The Criminal Injustice System
On Tuesday morning Amy Goodman interviewed Harold C. Wilson, a death row inmate exonerated after spending seventeen years behind bars. I listened as I made the drive to Northern California where I spend Christmas with my family. Before Tuesday I had never heard of Harold C. Wilson. He is the 122nd death row inmate to be exonerated in this country.
As I made my way up Highway101, I took in all the development that has occurred in the last seventeen years. Los Angeles and Santa Barbara have become one big megalopolis of interconnectedness. It’s hard to tell where Los Angeles ends and Thousand Oaks begins. Thousand Oaks seamlessly falls into Oxnard and Oxnard and Ventura appear to be separated only by a strawberry patch. What’s left of La Conchita is just around the bend, and a couple of surf spots away and you are in Montecito. You blink once in Montecito and Santa Barbara begins. In the last seventeen years as California has grown I have been busy exhausting my freedom on car trips up and down the state, across the country, and south of the border while Harold C. Wilson has spent twenty-three hours a day in a cell.
How did Harold C. Wilson become the victim of this heinous crime? Could this happen to me? My chances of falling victim to the former Pennsylvania District Attorney and his practice of racially discriminatory jury selection are nil. If such a travesty were to occur I know that one of the two attorneys in my family and my access to friends and money would provide me with the sort of legal representation that would exonerate me. For one thing I can’t imagine available DNA evidence being withheld in my trial. It was the DNA evidence that was finally made available to a jury in an appeal on the 15th of November that led to Wilson's acquittal.
As I moved north of Santa Barbara through the growing towns of Santa Maria (a town barely on the map seventeen years ago) and Paso Robles (now complete with vineyards and housing developments where only pastures, rolling hills, and oak trees used to be) I had time to reflect on 1989. In 1989 I was a sophomore in high school. I went to my first Rolling Stones concert. Mikhail Gorbachev was named president and Salmon Rushdie was charged with blasphemy against Islam and sentenced to death by the Ayatollah. As I drove up the coast I pictured images from that year – the lone protestor in Tiananmen Square, the Bay Bridge collapsing in the San Francisco Earthquake and East and West Germans climbing over the Berlin Wall.

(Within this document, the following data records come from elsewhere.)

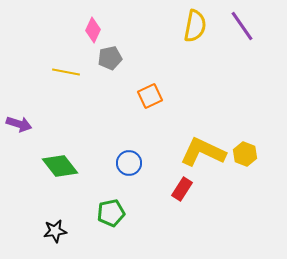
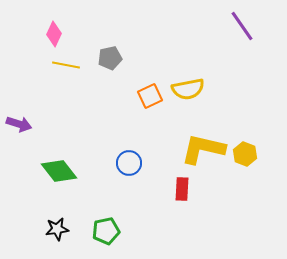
yellow semicircle: moved 7 px left, 63 px down; rotated 68 degrees clockwise
pink diamond: moved 39 px left, 4 px down
yellow line: moved 7 px up
yellow L-shape: moved 3 px up; rotated 12 degrees counterclockwise
green diamond: moved 1 px left, 5 px down
red rectangle: rotated 30 degrees counterclockwise
green pentagon: moved 5 px left, 18 px down
black star: moved 2 px right, 2 px up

There were no cell phones and the musicians in the band I saw last night were seven years old.
This morning I drove south down Highway One to meet some friends for breakfast. At Hurricane Point I saw a California Condor out my passenger window. This mammoth bird, with a wingspan of nine feet, was sitting on a guardrail unfazed by the white fog that forced me to drive 20 miles per hour. In 1989, when Harold C. Wilson was sentenced to death, there were no California Condors in the wild. All of the twenty-seven California Condors left in the world lived in cages at two zoos in Southern California.
What caused California to decide to make it a priority to free these birds by reintroducing them back into the wild? Although I used to find it ironic that our State bird was extinct, their loss didn’t seem to have any impact on me or on the environment around me. I wondered this morning if perhaps, like Californians and the Condor, we have reached a point where whether or not the criminal justice system affects us personally, we as citizens will recognize that liberty and justice must be for all. Is it pipe dream to hope we can make freedom a priority and turn the present injustice system into a justice system regardless of race or class?